# Weather sucks, get together?



## CaptHarry (Oct 13, 2007)

So the weather looks like it's gonna set in and blow for a while. Anyone else think a get together is needed? 
Where is there a bar with a big screen that we can abuse with some fish porn?
L8, Harry


----------



## timeflies (Oct 3, 2007)

"location x" screening? been wanting to see that one.


----------



## CaptHarry (Oct 13, 2007)

I've got NetFlix's copy of Location X still:whistling:
I've also got a bunch of others, Tapam, a couple from Canada with muskies/pike, a couple of trouty ones, some Beattie outdoor ones, Drift, etc..... We just need a central venue. I live way out on the West side next to Lillian, so I doubt everyone would want to roll all the way out here. If there is a sports bar in town that would let us come in and take over a big screen, that would be cool.
L8, Harry


----------



## bigspoon17 (May 31, 2011)

I've got Nervous Water by Beattie. You may already have that one Harry...if not it's another option.


----------



## timeflies (Oct 3, 2007)

no wonder netflix wont mail it to me! It has been on my list for a while! I wouldnt mind the drive out west if needed.


----------



## CaptHarry (Oct 13, 2007)

bigspoon17 said:


> I've got Nervous Water by Beattie. You may already have that one Harry...if not it's another option.

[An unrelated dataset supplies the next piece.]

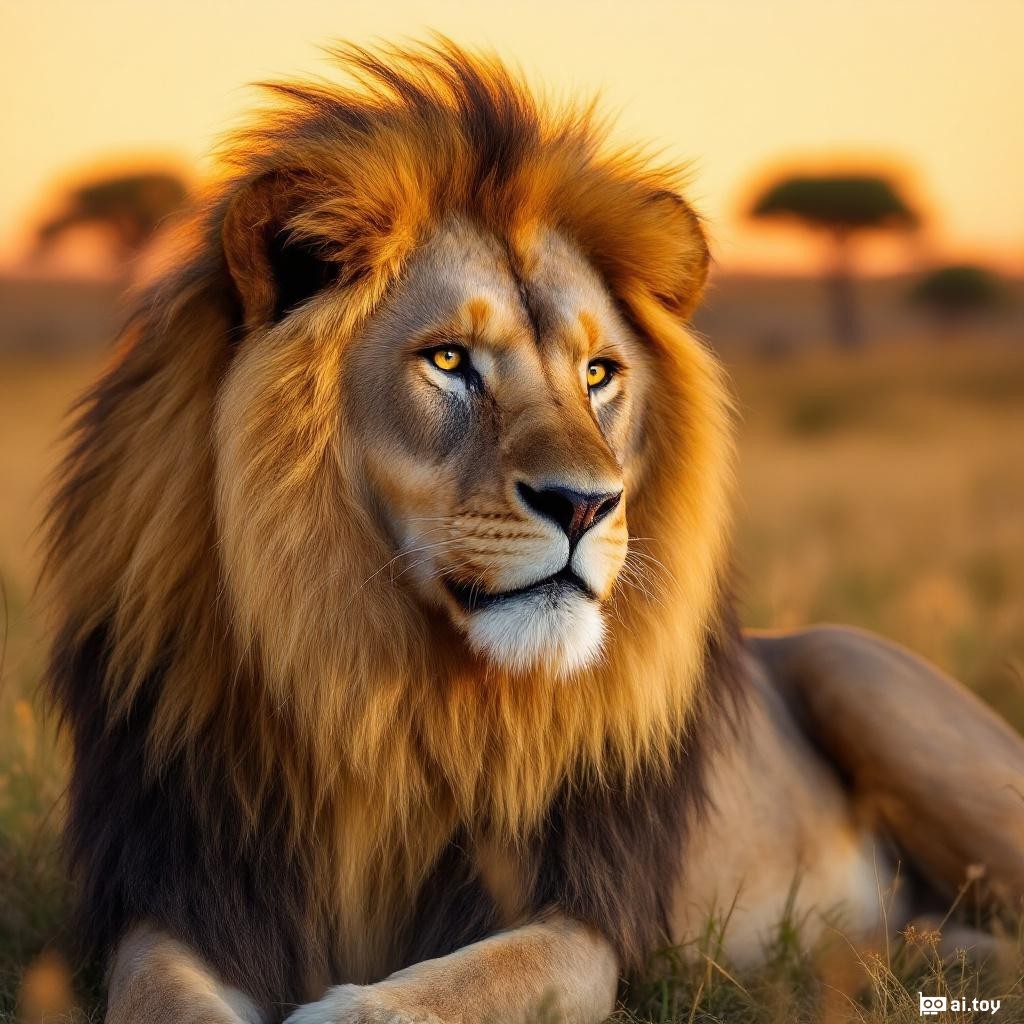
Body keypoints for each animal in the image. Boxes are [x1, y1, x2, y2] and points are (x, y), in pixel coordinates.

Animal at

I have a copy of Nervous Waters somewhere, somebody borrowed it. I'm actually in that video. I'm the guy that busts his ass in the NC Albie scene:lol: ....and depending which cut/version you got, I also put war paint under my eyes with albie blood :shifty: Man I love that NC crew like brothas.



timeflies said:


> no wonder netflix wont mail it to me! It has been on my list for a while! I wouldnt mind the drive out west if needed.


I got that junk on lock down for a reason :shifty:


----------